– Стой!.. – взревело существо и раскинуло руки. – Ты кто таков есть?.. А-а!.. Знаю! Ты к Гераське ходил за мальчишкой… Врё-о-шь! Гераська тебе мальчишку не отдаст. Он его в новую веру сманил и в митрополиты хочет вывести… А ты – отступись!.. Отступись…
Пафнутий Осипович вздрогнул: не далее как пять минут назад то же слово слышал он от Герасима. Но самое страшное было про новую веру. Что если и правда Макарушка перешёл к никонианам?.. Тогда и впрямь лучше отступиться. Пусть его! Пусть, отступник лукавый, живёт как может, коли живётся…

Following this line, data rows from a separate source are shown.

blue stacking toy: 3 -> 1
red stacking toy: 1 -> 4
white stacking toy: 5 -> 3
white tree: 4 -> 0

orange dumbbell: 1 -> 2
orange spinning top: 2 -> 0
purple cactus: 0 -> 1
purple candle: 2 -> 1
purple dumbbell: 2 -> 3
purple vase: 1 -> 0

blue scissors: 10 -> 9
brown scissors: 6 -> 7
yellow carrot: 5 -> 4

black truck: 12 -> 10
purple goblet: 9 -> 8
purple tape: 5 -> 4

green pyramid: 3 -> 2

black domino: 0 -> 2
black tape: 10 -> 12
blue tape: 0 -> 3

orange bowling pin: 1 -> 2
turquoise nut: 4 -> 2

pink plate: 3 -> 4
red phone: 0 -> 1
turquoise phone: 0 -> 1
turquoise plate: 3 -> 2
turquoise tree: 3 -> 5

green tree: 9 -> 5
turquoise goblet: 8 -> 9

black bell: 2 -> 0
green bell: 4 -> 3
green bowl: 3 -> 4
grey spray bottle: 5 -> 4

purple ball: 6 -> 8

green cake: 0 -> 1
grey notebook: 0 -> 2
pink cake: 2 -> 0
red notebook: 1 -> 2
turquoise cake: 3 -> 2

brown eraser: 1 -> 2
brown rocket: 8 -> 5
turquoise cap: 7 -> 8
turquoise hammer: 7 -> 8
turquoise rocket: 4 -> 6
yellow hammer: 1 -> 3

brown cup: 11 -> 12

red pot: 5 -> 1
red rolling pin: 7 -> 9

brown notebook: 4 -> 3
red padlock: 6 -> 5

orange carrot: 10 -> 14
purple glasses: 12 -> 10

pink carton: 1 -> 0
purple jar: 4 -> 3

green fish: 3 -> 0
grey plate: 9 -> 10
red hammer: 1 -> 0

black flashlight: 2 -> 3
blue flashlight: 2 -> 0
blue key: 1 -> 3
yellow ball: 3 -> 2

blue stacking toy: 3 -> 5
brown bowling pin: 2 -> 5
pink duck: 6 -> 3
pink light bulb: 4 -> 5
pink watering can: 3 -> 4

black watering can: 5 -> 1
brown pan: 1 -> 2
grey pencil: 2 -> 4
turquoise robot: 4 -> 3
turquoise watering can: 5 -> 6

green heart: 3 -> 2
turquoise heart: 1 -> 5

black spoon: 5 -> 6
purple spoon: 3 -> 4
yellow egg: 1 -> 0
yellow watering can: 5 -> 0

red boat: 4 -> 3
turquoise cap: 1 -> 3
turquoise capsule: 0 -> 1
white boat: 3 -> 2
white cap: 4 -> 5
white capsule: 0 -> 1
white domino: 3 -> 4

Ревевшее на него медведем существо Трындин знал. Это был безобидный, хотя и шумный, обитатель Малой Андроньевской по фамилии Баулов, живший сдачей в наём комнат в собственном доме и неизменно пропивавший невысокий свой доход. И конечно, Баулов знал наверняка, что Макарушка у Герасима. Но расспрашивать его Пафнутий Осипович не стал. Ни слова не говоря, он попытался обойти громоздкую фигуру, перегородившую и без того едва проходимую улицу. Но ступил одной ногой в пресловутую лужу, сразу же зачерпнул воды, угодил в топь и чуть было не оставил сапог.
– Жертвоприношение! – взревел Баулов, глядя, как Пафнутий Осипович с трудом тащит из лужи сапог. – Оставь обувище, пересекающий улицу сию!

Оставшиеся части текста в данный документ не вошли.